Put the text read from every one of the entries below into a JSON list of strings, one string per line and with blank lines omitted. Leave the pictures out of the list.
Start of Block
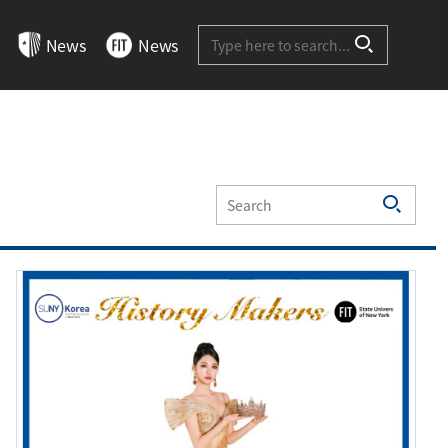
Site-wide Search
News
News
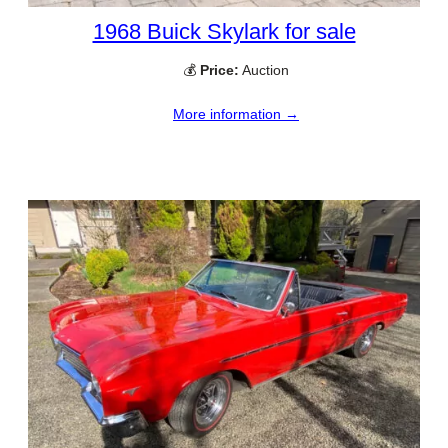
1968 Buick Skylark for sale
💰
Price:
Auction
More information →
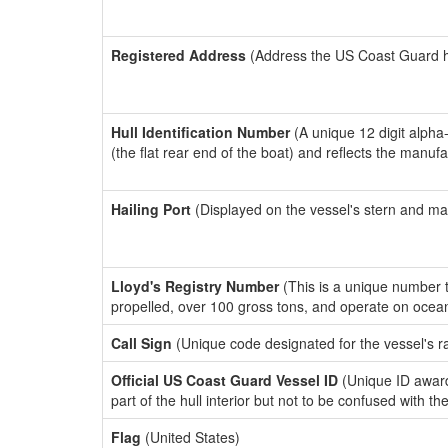
Registered Address
(Address the US Coast Guard has
Hull Identification Number
(A unique 12 digit alpha
(the flat rear end of the boat) and reflects the manuf
Hailing Port
(Displayed on the vessel's stern and ma
Lloyd's Registry Number
(This is a unique number th
propelled, over 100 gross tons, and operate on ocea
Call Sign
(Unique code designated for the vessel's r
Official US Coast Guard Vessel ID
(Unique ID award
part of the hull interior but not to be confused with th
Flag
(United States)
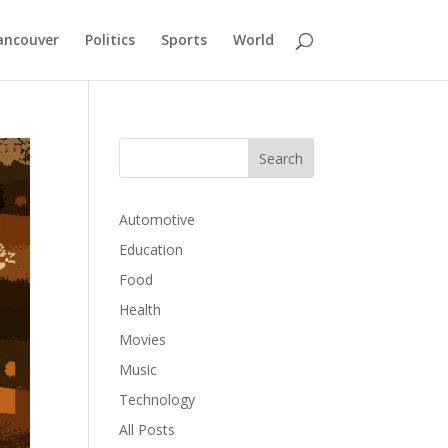
ancouver
Politics
Sports
World
Automotive
Education
Food
Health
Movies
Music
Technology
All Posts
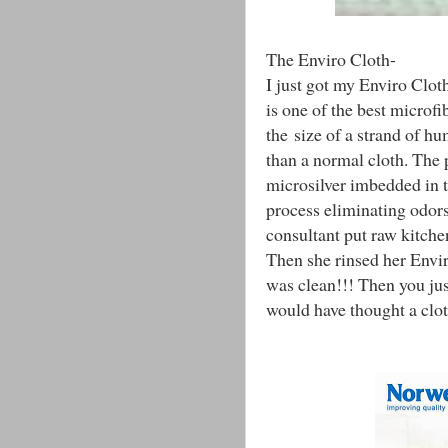
The Enviro Cloth-
I just got my Enviro Cloth
is one of the best microfib
the size of a strand of h
than a normal cloth. The 
microsilver imbedded in th
process eliminating odo
consultant put raw kitche
Then she rinsed her Envir
was clean!!! Then you just
would have thought a clo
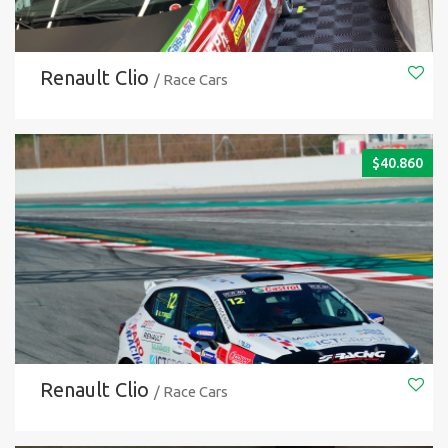
Renault Clio
/ Race Cars
$
40.860
Renault Clio
/ Race Cars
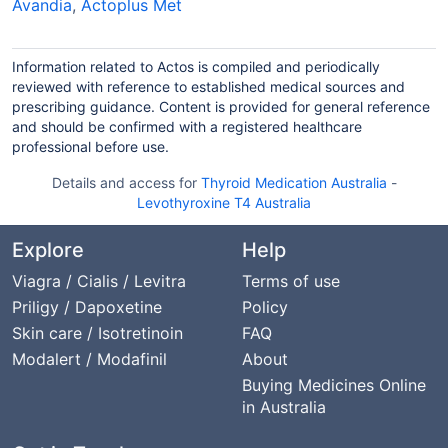
Avandia
,
Actoplus Met
Information related to Actos is compiled and periodically
reviewed with reference to established medical sources and
prescribing guidance. Content is provided for general reference
and should be confirmed with a registered healthcare
professional before use.
Details and access for
Thyroid Medication Australia
-
Levothyroxine T4 Australia
Explore
Help
Viagra / Cialis / Levitra
Terms of use
Priligy / Dapoxetine
Policy
Skin care / Isotretinoin
FAQ
Modalert / Modafinil
About
Buying Medicines Online
in Australia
End of Block
Answer box:
[
  "Site-wide Search",
  "News",
  "News",
  "1968 Buick Skylark for sale",
  "💰",
  "Price:",
  "Auction",
  "More information →",
  "Registered Address",
  "(Address the US Coast Guard has",
  "Hull Identification Number",
  "(A unique 12 digit alpha",
  "(the flat rear end of the boat) and reflects the manuf",
  "Hailing Port",
  "(Displayed on the vessel's stern and ma",
  "Lloyd's Registry Number",
  "(This is a unique number th",
  "propelled, over 100 gross tons, and operate on ocea",
  "Call Sign",
  "(Unique code designated for the vessel's r",
  "Official US Coast Guard Vessel ID",
  "(Unique ID award",
  "part of the hull interior but not to be confused with th",
  "Flag",
  "(United States)",
  "ancouver",
  "Politics",
  "Sports",
  "World",
  "Automotive",
  "Education",
  "Food",
  "Health",
  "Movies",
  "Music",
  "Technology",
  "All Posts",
  "The Enviro Cloth-",
  "I just got my Enviro Cloth",
  "is one of the best microfib",
  "the size of a strand of h",
  "than a normal cloth. The ",
  "microsilver imbedded in th",
  "process eliminating odo",
  "consultant put raw kitche",
  "Then she rinsed her Envir",
  "was clean!!! Then you just",
  "would have thought a clo",
  "Renault Clio",
  "/ Race Cars",
  "$",
  "40.860",
  "Renault Clio",
  "/ Race Cars",
  "Avandia",
  ",",
  "Actoplus Met",
  "Information related to Actos is compiled and periodically",
  "reviewed with reference to established medical sources and",
  "prescribing guidance. Content is provided for general reference",
  "and should be confirmed with a registered healthcare",
  "professional before use.",
  "Details and access for",
  "Thyroid Medication Australia",
  "-",
  "Levothyroxine T4 Australia",
  "Explore",
  "Help",
  "Viagra / Cialis / Levitra",
  "Terms of use",
  "Priligy / Dapoxetine",
  "Policy",
  "Skin care / Isotretinoin",
  "FAQ",
  "Modalert / Modafinil",
  "About",
  "Buying Medicines Online",
  "in Australia"
]